Thursday 20 March 2014

To the power of four

Perhaps it is because we lived on Burray for two months, but one of the Churchill Barriers fascinates me. And it's not the ones that cause all the traffic problems when the wind, weather and waves combine. No, it's Barrier 4, which connects Burray with South Ronaldsay.

Recently, I was looking through a book of old photographs that I'd borrowed from the local library. Amongst all the interesting pictures of times past was this photograph...

Plate 137 from Images in Time (Orkney life through the lens of James W. Sinclair)
This image shows the newly-constructed Barrier 4 open to traffic for the first time. Several 'block' ships (the previous defence against a sea-borne attack) can be seen on the east side of the barrier, where they were scuttled to restrict access to Scapa Flow (now on the west side of the barrier).

The area looks very different now, not least because there are crash barriers to prevent vehicles falling into the sea. But more of the differences later.

With my appetite whetted, I searched for other images of the barrier on the web.

There is a site record on the webpage of the Royal Commission on the Ancient and Historical Monuments of Scotland, with five images taken at different times. This aerial photograph from the late 1940s shows the barrier and block ships from overhead.

The barrier is still a narrow causeway between the North Sea and Scapa Flow.

Contemporaneous with the above shots I can but assume, is this postcard which is now available on eBay.

One of the local ferry companies, Northlink, has a short article about the barriers on its website, where the image below can be found. Sadly, I do not have a date for this photo.

However, as can clearly be seen, not only has the power of the sea begun to break up the block ships, but a sandy beach has formed.

Probably from around the same time, a postcard was issued, also now available, like so much else, on eBay.

Moving forward in time to nearer the present, the road across the barrier was upgraded and fitted with crash fencing on the Scapa Flow side, as can be seen in this photograph from a genealogy page of the Cromarty and Ross family.

These days, the dune system on the east side of the barrier is still growing. and after south easterly storms, the sand has to be removed from the road. I nipped across to Burray this afternoon to try to recreate the first photograph at the top of the page. Coincidentally, a hailstorm was coming in from the west, so I didn't hang around long!

Finally, here's a shot from a different day, from the other end of the dunes and looking back to where the original photograph was taken, approximately right of centre where the small white building is located.

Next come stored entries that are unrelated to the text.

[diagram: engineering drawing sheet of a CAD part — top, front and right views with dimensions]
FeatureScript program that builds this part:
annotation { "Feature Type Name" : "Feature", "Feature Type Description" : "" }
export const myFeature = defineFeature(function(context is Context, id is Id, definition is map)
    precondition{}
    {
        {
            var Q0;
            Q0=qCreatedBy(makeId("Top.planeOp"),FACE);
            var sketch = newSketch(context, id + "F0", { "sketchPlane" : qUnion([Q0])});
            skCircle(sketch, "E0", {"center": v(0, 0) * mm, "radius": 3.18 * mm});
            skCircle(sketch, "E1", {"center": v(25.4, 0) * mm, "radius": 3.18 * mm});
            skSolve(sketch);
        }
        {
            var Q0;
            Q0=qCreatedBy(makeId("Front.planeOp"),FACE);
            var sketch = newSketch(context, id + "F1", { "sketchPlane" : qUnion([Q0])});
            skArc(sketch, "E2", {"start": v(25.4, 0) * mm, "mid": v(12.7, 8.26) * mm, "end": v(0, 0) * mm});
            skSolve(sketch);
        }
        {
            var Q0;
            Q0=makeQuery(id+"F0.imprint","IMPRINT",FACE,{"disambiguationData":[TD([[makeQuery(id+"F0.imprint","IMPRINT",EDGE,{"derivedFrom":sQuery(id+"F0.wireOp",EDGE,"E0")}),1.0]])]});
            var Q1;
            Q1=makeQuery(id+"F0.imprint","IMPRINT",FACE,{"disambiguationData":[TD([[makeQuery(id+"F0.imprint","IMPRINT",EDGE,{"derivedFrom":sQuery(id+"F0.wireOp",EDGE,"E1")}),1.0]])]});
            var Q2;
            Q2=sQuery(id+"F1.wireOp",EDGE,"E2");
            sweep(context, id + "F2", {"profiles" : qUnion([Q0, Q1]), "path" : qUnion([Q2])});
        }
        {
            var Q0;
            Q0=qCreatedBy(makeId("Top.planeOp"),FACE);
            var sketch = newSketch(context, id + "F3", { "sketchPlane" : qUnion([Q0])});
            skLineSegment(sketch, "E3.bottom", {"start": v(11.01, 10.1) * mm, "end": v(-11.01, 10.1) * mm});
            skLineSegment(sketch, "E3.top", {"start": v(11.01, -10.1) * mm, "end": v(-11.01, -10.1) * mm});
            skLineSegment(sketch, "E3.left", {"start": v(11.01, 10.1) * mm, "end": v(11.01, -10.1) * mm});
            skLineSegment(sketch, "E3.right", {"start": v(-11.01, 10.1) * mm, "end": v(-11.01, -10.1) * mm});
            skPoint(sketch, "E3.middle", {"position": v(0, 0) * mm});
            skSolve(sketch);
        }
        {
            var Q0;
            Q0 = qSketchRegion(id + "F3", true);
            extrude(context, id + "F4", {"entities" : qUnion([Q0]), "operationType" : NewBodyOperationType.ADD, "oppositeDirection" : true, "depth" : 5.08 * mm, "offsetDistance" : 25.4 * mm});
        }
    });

I find this dynamic landscape enthralling, that such a habitat can be formed within the span of a human lifetime. Where was the sand's original location? How has the movement from one place to another affected wildlife? Which reminds me, today was obviously a camera day, so no Snow Buntings. Gah!  


Ruth Walker said...

Does the new strip of sand mean it's not a separate island anymore?

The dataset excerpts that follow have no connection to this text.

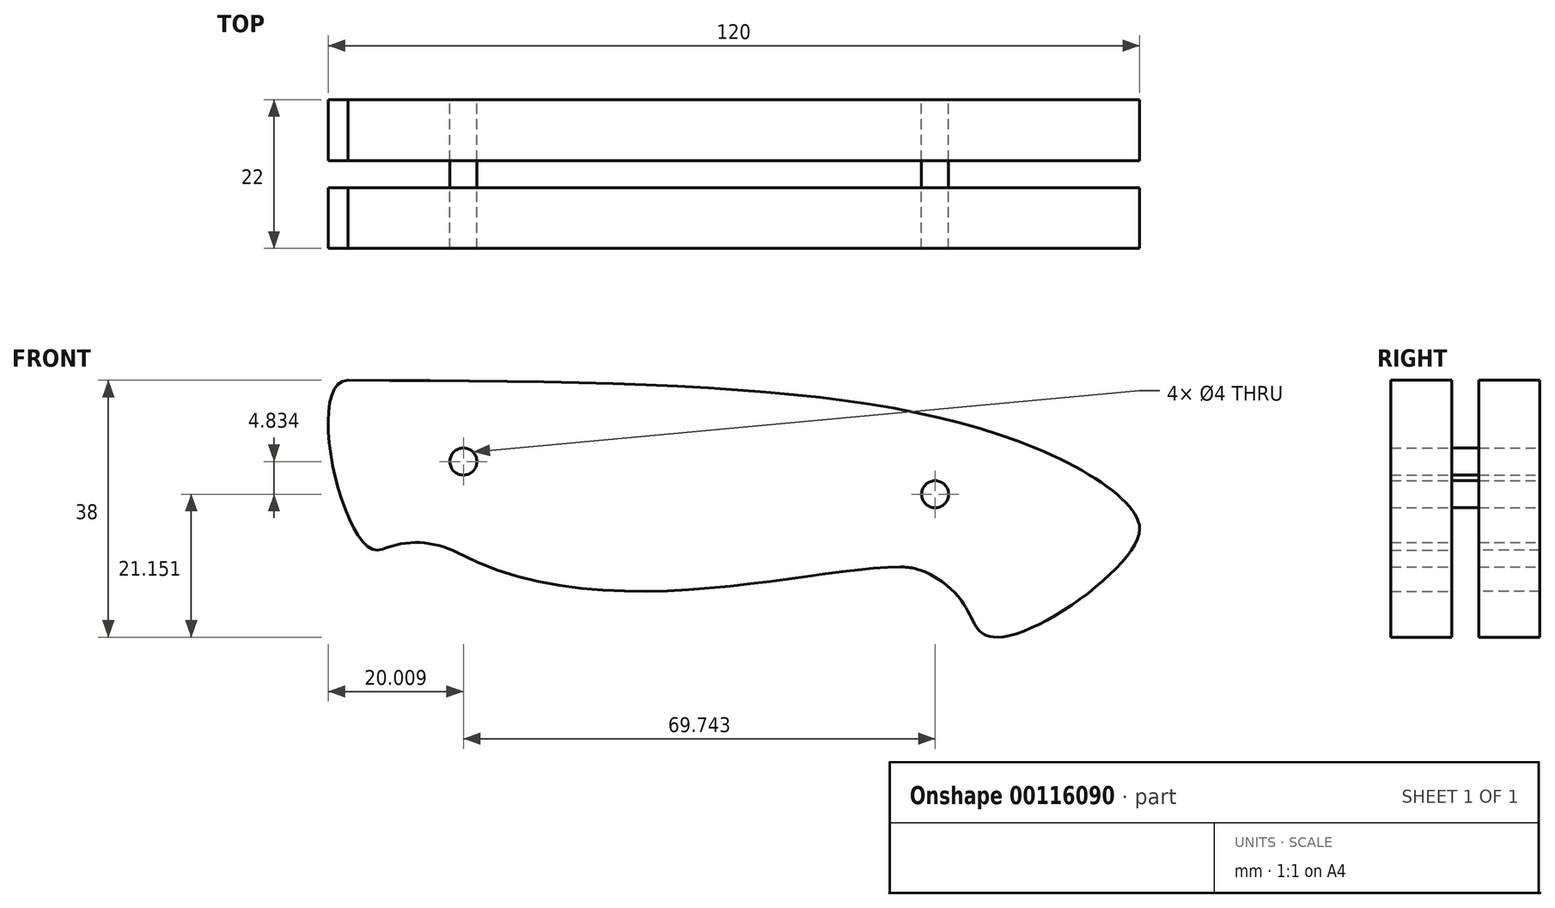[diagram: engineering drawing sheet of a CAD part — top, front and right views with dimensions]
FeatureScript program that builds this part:
annotation { "Feature Type Name" : "Feature", "Feature Type Description" : "" }
export const myFeature = defineFeature(function(context is Context, id is Id, definition is map)
    precondition{}
    {
        {
            var Q0;
            Q0=qCreatedBy(makeId("Front.planeOp"),FACE);
            var sketch = newSketch(context, id + "F0", { "sketchPlane" : qUnion([Q0])});
            skLineSegment(sketch, "E0.bottom", {"start": v(0, 0) * mm, "end": v(230, 0) * mm});
            skLineSegment(sketch, "E0.top", {"start": v(0, -38) * mm, "end": v(230, -38) * mm});
            skLineSegment(sketch, "E0.left", {"start": v(0, 0) * mm, "end": v(0, -38) * mm});
            skLineSegment(sketch, "E0.right", {"start": v(230, 0) * mm, "end": v(230, -38) * mm});
            skSolve(sketch);
        }
        {
            var Q0;
            Q0=makeQuery(id+"F0.imprint","IMPRINT",FACE,{"disambiguationData":[TD([[makeQuery(id+"F0.imprint","IMPRINT",EDGE,{"derivedFrom":sQuery(id+"F0.wireOp",EDGE,"E0.bottom")}),-1.0]])]});
            var sketch = newSketch(context, id + "F1", { "sketchPlane" : qUnion([Q0])});
            skLineSegment(sketch, "E1", {"start": v(0, 0) * mm, "end": v(0, -10) * mm, "construction": true});
            skLineSegment(sketch, "E2", {"start": v(110, 0) * mm, "end": v(230, 0) * mm, "construction": true});
            skLineSegment(sketch, "E3", {"start": v(110, 0) * mm, "end": v(110, -38) * mm, "construction": true});
            skFitSpline(sketch, "E4", {"points": [v(0, -10) * mm, v(110, -38) * mm], "startDerivative": vector(51, -84) * mm, "endDerivative": vector(120, 0) * mm});
            skFitSpline(sketch, "E5", {"points": [v(0, -10) * mm, v(110, 0) * mm], "startDerivative": vector(150, 30) * mm, "endDerivative": vector(210, 0) * mm});
            skLineSegment(sketch, "E6", {"start": v(110, -38) * mm, "end": v(70, -38) * mm, "construction": true});
            skLineSegment(sketch, "E7", {"start": v(110, 0) * mm, "end": v(40, 0) * mm, "construction": true});
            skLineSegment(sketch, "E8", {"start": v(110, 0) * mm, "end": v(0, 0) * mm, "construction": true});
            skLineSegment(sketch, "E9", {"start": v(110, -38) * mm, "end": v(123, -38) * mm, "construction": true});
            skLineSegment(sketch, "E10", {"start": v(123, -38) * mm, "end": v(123, -37) * mm, "construction": true});
            skArc(sketch, "E11", {"start": v(129, -25.47) * mm, "mid": v(116.25, -25.89) * mm, "end": v(110, -37) * mm});
            skFitSpline(sketch, "E12", {"points": [v(110, 0) * mm, v(212, -9) * mm, v(230, -22) * mm], "startDerivative": vector(219.85, 0) * mm, "endDerivative": vector(0, -37.77) * mm});
            skLineSegment(sketch, "E13", {"start": v(230, 0) * mm, "end": v(230, -22) * mm, "construction": true});
            skLineSegment(sketch, "E14", {"start": v(110, 0) * mm, "end": v(160, 0) * mm, "construction": true});
            skLineSegment(sketch, "E15", {"start": v(230, -22) * mm, "end": v(230, -18) * mm, "construction": true});
            skLineSegment(sketch, "E16", {"start": v(230, -38) * mm, "end": v(209, -38) * mm, "construction": true});
            skFitSpline(sketch, "E17", {"points": [v(230, -22) * mm, v(209, -38) * mm], "startDerivative": vector(0, -15.6) * mm, "endDerivative": vector(-18, 0) * mm});
            skLineSegment(sketch, "E18", {"start": v(230, -22) * mm, "end": v(230, -27.2) * mm, "construction": true});
            skLineSegment(sketch, "E19", {"start": v(209, -38) * mm, "end": v(215, -38) * mm, "construction": true});
            skLineSegment(sketch, "E20", {"start": v(129, -25.47) * mm, "end": v(151.18, -37) * mm, "construction": true});
            skArc(sketch, "E21", {"start": v(199, -28.7) * mm, "mid": v(196.87, -27.88) * mm, "end": v(194.6, -27.6) * mm});
            skLineSegment(sketch, "E22", {"start": v(194.6, -27.6) * mm, "end": v(180.6, -27.6) * mm, "construction": true});
            skFitSpline(sketch, "E23", {"points": [v(129, -25.47) * mm, v(194.6, -27.6) * mm], "startDerivative": vector(66.53, -34.62) * mm, "endDerivative": vector(42, 0) * mm});
            skLineSegment(sketch, "E24", {"start": v(204, -38) * mm, "end": v(209, -38) * mm, "construction": true});
            skLineSegment(sketch, "E25", {"start": v(194.6, -37) * mm, "end": v(204, -37) * mm, "construction": true});
            skLineSegment(sketch, "E26", {"start": v(199, -28.7) * mm, "end": v(206.6, -32.72) * mm, "construction": true});
            skFitSpline(sketch, "E27", {"points": [v(199, -28.7) * mm, v(209, -38) * mm], "startDerivative": vector(22.8, -12.08) * mm, "endDerivative": vector(15, 0) * mm});
            skLineSegment(sketch, "E28", {"start": v(209, -38) * mm, "end": v(204, -38) * mm, "construction": true});
            skLineSegment(sketch, "E29", {"start": v(0, -38) * mm, "end": v(17, -38) * mm, "construction": true});
            skLineSegment(sketch, "E30", {"start": v(0, 0) * mm, "end": v(50, 0) * mm});
            skLineSegment(sketch, "E31", {"start": v(110, -25.47) * mm, "end": v(129, -25.47) * mm, "construction": true});
            skLineSegment(sketch, "E32", {"start": v(194.6, -27.6) * mm, "end": v(230, -27.6) * mm, "construction": true});
            skLineSegment(sketch, "E33", {"start": v(204, -38) * mm, "end": v(204, -37) * mm, "construction": true});
            skLineSegment(sketch, "E34", {"start": v(110, -38) * mm, "end": v(106, -38) * mm, "construction": true});
            skLineSegment(sketch, "E35", {"start": v(106, -38) * mm, "end": v(106, -10) * mm, "construction": true});
            skLineSegment(sketch, "E36", {"start": v(106, -10) * mm, "end": v(96, -10) * mm, "construction": true});
            skLineSegment(sketch, "E37", {"start": v(96, -10) * mm, "end": v(96, -20) * mm, "construction": true});
            skArc(sketch, "E38", {"start": v(106, -20) * mm, "mid": v(103.07, -12.93) * mm, "end": v(96, -10) * mm});
            skPoint(sketch, "E39", {"position": v(106, -20) * mm});
            skLineSegment(sketch, "E40", {"start": v(106, -20) * mm, "end": v(106, -38) * mm});
            skLineSegment(sketch, "E41", {"start": v(110, 0) * mm, "end": v(113, 0) * mm, "construction": true});
            skLineSegment(sketch, "E42", {"start": v(118, -25) * mm, "end": v(112.46, -27.3) * mm, "construction": true});
            skLineSegment(sketch, "E43", {"start": v(118, -25) * mm, "end": v(110, -25) * mm, "construction": true});
            skFitSpline(sketch, "E44", {"points": [v(113, 0) * mm, v(118, -25) * mm], "startDerivative": vector(-20.6, 0) * mm, "endDerivative": vector(16.62, 6.92) * mm});
            skLineSegment(sketch, "E45", {"start": v(96, -10) * mm, "end": v(96, 0) * mm});
            skLineSegment(sketch, "E46", {"start": v(110, -37) * mm, "end": v(110, -38) * mm});
            skLineSegment(sketch, "E47", {"start": v(110, -9) * mm, "end": v(212, -9) * mm, "construction": true});
            skLineSegment(sketch, "E48", {"start": v(212, 0) * mm, "end": v(212, -9) * mm});
            skLineSegment(sketch, "E49", {"start": v(199, -28.7) * mm, "end": v(230, -28.7) * mm, "construction": true});
            skFitSpline(sketch, "E50", {"points": [v(208, -7.62) * mm, v(214, -36.61) * mm], "startDerivative": vector(40.02, -12.74) * mm, "endDerivative": vector(-21.9, -9.84) * mm, "construction": true});
            skLineSegment(sketch, "E51", {"start": v(208, -7.62) * mm, "end": v(221.34, -11.87) * mm, "construction": true});
            skLineSegment(sketch, "E52", {"start": v(214, -36.61) * mm, "end": v(221.3, -33.33) * mm, "construction": true});
            skLineSegment(sketch, "E53", {"start": v(208, -7.62) * mm, "end": v(230, -7.62) * mm, "construction": true});
            skLineSegment(sketch, "E54", {"start": v(214, -36.61) * mm, "end": v(230, -36.61) * mm, "construction": true});
            skSolve(sketch);
        }
        {
            var Q0;
            Q0=makeQuery(id+"F0.imprint","IMPRINT",FACE,{"disambiguationData":[TD([[makeQuery(id+"F0.imprint","IMPRINT",EDGE,{"derivedFrom":sQuery(id+"F0.wireOp",EDGE,"E0.bottom")}),-1.0]])]});
            var sketch = newSketch(context, id + "F2", { "sketchPlane" : qUnion([Q0])});
            skLineSegment(sketch, "E55", {"start": v(123, -24) * mm, "end": v(123, 0) * mm, "construction": true});
            skLineSegment(sketch, "E56", {"start": v(198.06, -28.26) * mm, "end": v(206.44, -7.14) * mm, "construction": true});
            skFitSpline(sketch, "E57", {"points": [v(123, -12) * mm, v(202.25, -17.7) * mm], "startDerivative": vector(111, 0) * mm, "endDerivative": vector(34.3, -13.6) * mm, "construction": true});
            skLineSegment(sketch, "E58", {"start": v(202.25, -17.7) * mm, "end": v(190.82, -13.17) * mm, "construction": true});
            skCircle(sketch, "E59", {"center": v(130, -12.01) * mm, "radius": 2 * mm});
            skCircle(sketch, "E60", {"center": v(199.75, -16.85) * mm, "radius": 2 * mm});
            skSolve(sketch);
        }
        {
            var Q0;
            {var subQ8=sQuery(id+"F1.wireOp",EDGE,"E5");Q0=makeQuery(id+"F1.imprint","IMPRINT",FACE,{"disambiguationData":[TD([[makeQuery(id+"F1.imprint","IMPRINT",EDGE,{"derivedFrom":subQ8}),-1.0]])]});}
            extrude(context, id + "F3", {"entities" : qUnion([Q0]), "endBound" : BoundingType.SYMMETRIC, "depth" : 4 * mm});
        }
        {
            var Q0;
            Q0=makeQuery(id+"F3.opExtrude","CAP_EDGE",EDGE,{"disambiguationData":[OSD([sQuery(id+"F1.wireOp",EDGE,"E4")])],"isStart":false});
            var Q1;
            Q1=makeQuery(id+"F3.opExtrude","CAP_EDGE",EDGE,{"disambiguationData":[OSD([sQuery(id+"F1.wireOp",EDGE,"E4")])],"isStart":true});
            chamfer(context, id + "F4", {"entities" : qUnion([Q0, Q1]), "chamferType" : ChamferType.TWO_OFFSETS, "width1" : 28 * mm, "oppositeDirection" : false, "width2" : 2 * mm, "tangentPropagation" : true});
        }
        {
            var Q0;
            {var subQ15=sQuery(id+"F1.wireOp",EDGE,"E38");Q0=makeQuery(id+"F1.imprint","IMPRINT",FACE,{"disambiguationData":[TD([[makeQuery(id+"F1.imprint","IMPRINT",EDGE,{"derivedFrom":subQ15}),-1.0]])]});}
            var Q1;
            Q1=makeQuery(id+"F1.imprint","IMPRINT",FACE,{"disambiguationData":[TD([[makeQuery(id+"F1.imprint","IMPRINT",EDGE,{"derivedFrom":sQuery(id+"F1.wireOp",EDGE,"E21")}),-1.0]])]});
            extrude(context, id + "F5", {"entities" : qUnion([Q0, Q1]), "operationType" : NewBodyOperationType.ADD, "endBound" : BoundingType.SYMMETRIC, "depth" : 4 * mm});
        }
        {
            var Q0;
            Q0=makeQuery(id+"F1.imprint","IMPRINT",FACE,{"disambiguationData":[TD([[makeQuery(id+"F1.imprint","IMPRINT",EDGE,{"derivedFrom":sQuery(id+"F1.wireOp",EDGE,"E21")}),-1.0]])]});
            extrude(context, id + "F6", {"entities" : qUnion([Q0]), "endBound" : BoundingType.SYMMETRIC, "depth" : 22 * mm});
        }
        {
            var Q0;
            Q0 = qSketchRegion(id + "F0", true);
            extrude(context, id + "F7", {"entities" : qUnion([Q0]), "operationType" : NewBodyOperationType.REMOVE, "endBound" : BoundingType.SYMMETRIC, "depth" : 4 * mm});
        }
        {
            var Q0;
            Q0=makeQuery(id+"F2.imprint","IMPRINT",FACE,{"disambiguationData":[TD([[makeQuery(id+"F2.imprint","IMPRINT",EDGE,{"derivedFrom":sQuery(id+"F2.wireOp",EDGE,"E59")}),1.0]])]});
            var Q1;
            Q1=makeQuery(id+"F2.imprint","IMPRINT",FACE,{"disambiguationData":[TD([[makeQuery(id+"F2.imprint","IMPRINT",EDGE,{"derivedFrom":sQuery(id+"F2.wireOp",EDGE,"E60")}),1.0]])]});
            extrude(context, id + "F8", {"entities" : qUnion([Q0, Q1]), "endBound" : BoundingType.SYMMETRIC, "depth" : 22 * mm});
        }
        {
            var Q0;
            Q0=makeQuery(id+"F8.opExtrude","SWEPT_BODY",BODY,{"disambiguationData":[OSD([sQuery(id+"F2.wireOp",EDGE,"E59")])]});
            var Q1;
            Q1=makeQuery(id+"F8.opExtrude","SWEPT_BODY",BODY,{"disambiguationData":[OSD([sQuery(id+"F2.wireOp",EDGE,"E60")])]});
            var Q2;
            Q2=makeQuery(id+"F3.opExtrude","SWEPT_BODY",BODY,{"disambiguationData":[OSD([sQuery(id+"F1.wireOp",EDGE,"E4"),sQuery(id+"F1.wireOp",EDGE,"E5"),sQuery(id+"F1.wireOp",EDGE,"E38"),sQuery(id+"F1.wireOp",EDGE,"E40"),sQuery(id+"F1.wireOp",EDGE,"E45")])]});
            var Q3;
            Q3=makeQuery(id+"F7.boolean.opBoolean","SPLIT",BODY,{"disambiguationData":[OD(0.0)],"derivedFrom":makeQuery(id+"F6.opExtrude","SWEPT_BODY",BODY,{"disambiguationData":[OSD([sQuery(id+"F1.wireOp",EDGE,"E11"),sQuery(id+"F1.wireOp",EDGE,"E12"),sQuery(id+"F1.wireOp",EDGE,"E17"),sQuery(id+"F1.wireOp",EDGE,"E21"),sQuery(id+"F1.wireOp",EDGE,"E23"),sQuery(id+"F1.wireOp",EDGE,"E27"),sQuery(id+"F1.wireOp",EDGE,"E44")])]})});
            var Q4;
            Q4=makeQuery(id+"F7.boolean.opBoolean","SPLIT",BODY,{"disambiguationData":[OD(1.0)],"derivedFrom":makeQuery(id+"F6.opExtrude","SWEPT_BODY",BODY,{"disambiguationData":[OSD([sQuery(id+"F1.wireOp",EDGE,"E11"),sQuery(id+"F1.wireOp",EDGE,"E12"),sQuery(id+"F1.wireOp",EDGE,"E17"),sQuery(id+"F1.wireOp",EDGE,"E21"),sQuery(id+"F1.wireOp",EDGE,"E23"),sQuery(id+"F1.wireOp",EDGE,"E27"),sQuery(id+"F1.wireOp",EDGE,"E44")])]})});
            booleanBodies(context, id + "F9", {"operationType" : BooleanOperationType.SUBTRACTION, "tools" : qUnion([Q0, Q1]), "targets" : qUnion([Q2, Q3, Q4]), "keepTools" : true});
        }
    });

Imperfect and Tense said...

Good question! I would say "No," because I can think of other islands joined to each other by a sand bar where each is considered separate, St Ninian's Isle off Shetland Mainland, for instance. Also, I think it would be very hard to convince the population of South Ronaldsay that they now live on Muckle Burray!

Martin said...

Or visa versa. South Ronaldsay is bigger...

Fascinating piece Graeme. So what is the rock-type of South Ron' or Muckle Burray? Could the sand be local erosion, or equally have just moved from the sides of the inlet up to the end. If not then you are looking at much further afield or from the seabed/local sandbanks. You might also be able to tell its origin by the grain size/colour. White shell sand versus eroded sandstone.

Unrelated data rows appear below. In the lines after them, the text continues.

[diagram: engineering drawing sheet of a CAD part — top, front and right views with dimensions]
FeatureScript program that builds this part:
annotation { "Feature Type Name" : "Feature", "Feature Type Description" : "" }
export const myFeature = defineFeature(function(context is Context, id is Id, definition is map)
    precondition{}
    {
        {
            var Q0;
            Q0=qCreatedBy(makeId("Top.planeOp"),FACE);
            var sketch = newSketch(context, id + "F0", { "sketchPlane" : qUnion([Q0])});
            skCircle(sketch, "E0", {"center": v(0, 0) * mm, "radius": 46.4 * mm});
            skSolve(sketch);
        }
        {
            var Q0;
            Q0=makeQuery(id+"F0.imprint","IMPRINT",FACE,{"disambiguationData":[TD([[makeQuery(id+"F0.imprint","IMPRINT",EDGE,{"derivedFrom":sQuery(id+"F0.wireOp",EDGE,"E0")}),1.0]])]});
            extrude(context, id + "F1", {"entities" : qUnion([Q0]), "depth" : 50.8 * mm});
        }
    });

Geography in action. Is this an isolated case, or have beaches formed and grown on each of the barriers? The absence of currents through the inlets would also suggest that the Scapa side is likely to have silted up a lot and also formed a shallower habitat, or more mudflats for birds.

The next step in the classic beach succession is the form of willow carr, more terrestrial sediments, and maybe small scrub. Any signs of this yet?
(Maybe I should stop there!)

Imperfect and Tense said...

Martin, Only Barrier 4 has done this. And on the North Sea side. We've not seen any scrub succession yet, though the area is occasionally used for motor bike scrambling (and possibly a supply of sand?). It is definitely sand as opposed to shell, but I'll follow up on your suggestions to investigate further.

Martin said...

All very interesting. I don't know if any of the other barriers have a water pipe/bridge beneath them to allow the currents to continue. There appear to be beaches on either side of barrier 3, but not at the barrier and a possible long-term extension of the island between 2 and 3 towards the east in the form of downstream sand flats.
I suppose the other possibility is that if there is much in the way of wind-blown sand then the fourth barrier has gradually formed a sheltered place for it to be deposited.
The satellite image (Google maps) shows that there is plenty of sand within the bay of barrier 4 in addition to that at the barrier. Therefore it wouldn't take much in the way of swells to bring that in an enlarge the barrier now. Certainly there are other sandy beaches around for an exchange or movement of sediment.

Imperfect and Tense said...

Martin, having looked at a few close-ups of the beach where I was photographing insects and molluscs, I'm going to back track on what it's made of. Possibly sand and shell. Or all shell. But not just sand. Sorry.